Hello Analytics Community -
If you're interested in the potential future capabilities of Tessitura Analytics forecasting, please consider responding to these forecasting and prediction questions to help inform what those features might look like.
Many thanks!Chris
Chris Wallingford Director, Business Intelligence Tessitura Network Office +1 888.643.5778 ext 553 chris.wallingford@tessituranetwork.com Tessitura Learning & Community Conference July 28-August 1, 2019 #TLCC2019
I have a report that I built that does exactly this kind of forecasting for Attendance. Our big issue is managing sales in GA sections or venues. Since we perform in an outdoor Amp with a large "lawn" section, knowing how much we can oversell before not having enough space for attendees is our biggest management problem.
I do the forecasting based on historical attendance by Price Type Group (which I found to have the smallest Standard Deviation). So, for example, I have price type groups for Comps, Benefit Comps (for donors), Discounts, Packages, Passes, Full Price, etc.. Each of these groups attend at different rates.
I also can split by two other items we track. We use Performance Type to split Classical from Pops performance and have a special type for Movie nights, which are totally different than even pops performances. Being an outdoor venue, I also track Weather, both Predicted the day prior and Observed 2 hours prior to show.
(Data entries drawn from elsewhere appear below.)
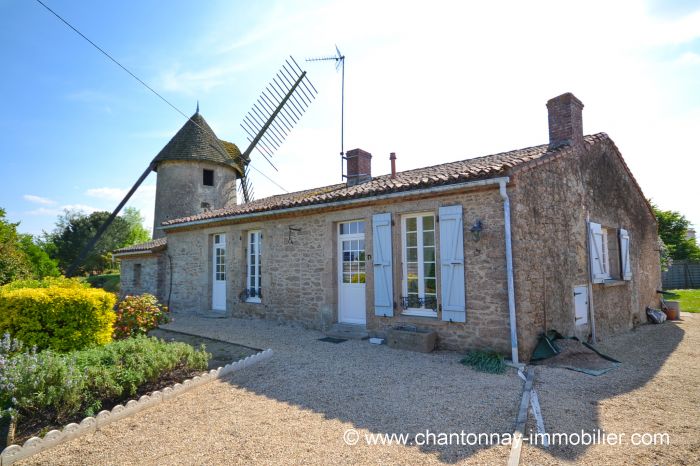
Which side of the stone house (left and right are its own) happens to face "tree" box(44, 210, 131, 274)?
right

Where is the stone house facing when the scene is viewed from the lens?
facing the viewer and to the left of the viewer

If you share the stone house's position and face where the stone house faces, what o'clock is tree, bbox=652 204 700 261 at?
The tree is roughly at 6 o'clock from the stone house.

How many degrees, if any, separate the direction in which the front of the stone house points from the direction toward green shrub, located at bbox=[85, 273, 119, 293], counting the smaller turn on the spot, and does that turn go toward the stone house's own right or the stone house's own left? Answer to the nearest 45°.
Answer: approximately 90° to the stone house's own right

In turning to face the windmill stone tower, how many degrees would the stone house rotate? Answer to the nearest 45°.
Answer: approximately 90° to its right

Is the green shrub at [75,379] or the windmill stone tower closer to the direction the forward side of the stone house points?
the green shrub

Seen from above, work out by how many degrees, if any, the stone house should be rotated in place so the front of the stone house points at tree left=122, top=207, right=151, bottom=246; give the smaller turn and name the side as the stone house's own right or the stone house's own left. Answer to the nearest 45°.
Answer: approximately 90° to the stone house's own right

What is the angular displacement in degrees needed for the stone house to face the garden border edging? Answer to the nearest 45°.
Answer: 0° — it already faces it

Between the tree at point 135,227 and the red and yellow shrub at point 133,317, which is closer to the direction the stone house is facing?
the red and yellow shrub

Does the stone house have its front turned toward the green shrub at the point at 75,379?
yes

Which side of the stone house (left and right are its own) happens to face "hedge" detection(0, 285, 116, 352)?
front
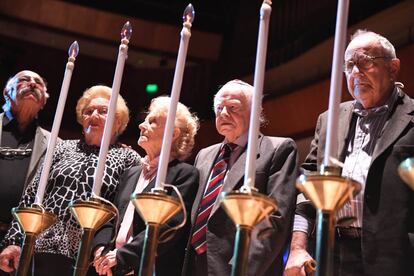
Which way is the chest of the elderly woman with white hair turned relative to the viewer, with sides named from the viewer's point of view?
facing the viewer and to the left of the viewer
These I keep logged in the Content area of a performance (this doesn't pull into Analytics for RAMP clients yet).
Typically, I compare backwards 3 seasons, though I have the ability to do one to one comparisons for a specific concert if there is a performance that is unique or I think will behave like a specific historical performance.
I give my forecast to both our Marketing Director and Box Office manager. The former want to oversell to make budgets, the latter is very concerned with not having enough space for paying customers. They kind of battle it out and figure out how much can be oversold. Because I have one aggressive and one conservative person setting the numbers, the precision does not have to be exact (and it can't be anyway). What I have not done yet is add a "worst case" scenario. I forecast against averages, which include some statistical outliers, but do not display anything like a standard deviation calculation that could be used to predict a range.
After every concert, I do go back and rerun the report against predicted vs actual attendance, just to see how accurate the forecast was. In most cases, the forecast has been pretty close.
This is our specific use case. I'm sure we could come up with more, but for making practical business decisions, this has been the most useful model we have used.
Hi David,
Would you mind sharing a bit more about this forecasting dashboard and how you set it up?
Thanks
Ogo - this isn't a dashboard yet, due to the complicated way I'm doing the forecasting. I do it in a report so that I can do the math in the SQL procedure exactly the way I want it to go and compare it to a specific performance that I pick in the Report Parameters. I might someday be able to do it in a Dashboard when I get a little more advanced in the formula building. The problem I have in the dashboard is figuring out how to pick the performances for historical values (that would be a filter), aggregate that data and figure out the attendance percentages based on those past performance (math that might be a bit complicated in Analytics), then multiply those calculated percentages against a specific future performance. This is where I get stumped in Dashboard currently. Not sure how to pick both a group of performances for a prediction and a future performance for analysis. I'm sure there is a way to do it using some cool formulas using the performance date somehow, but I haven't figured out how. Pretty easy to do in a report - in a Dashboard it is a little harder.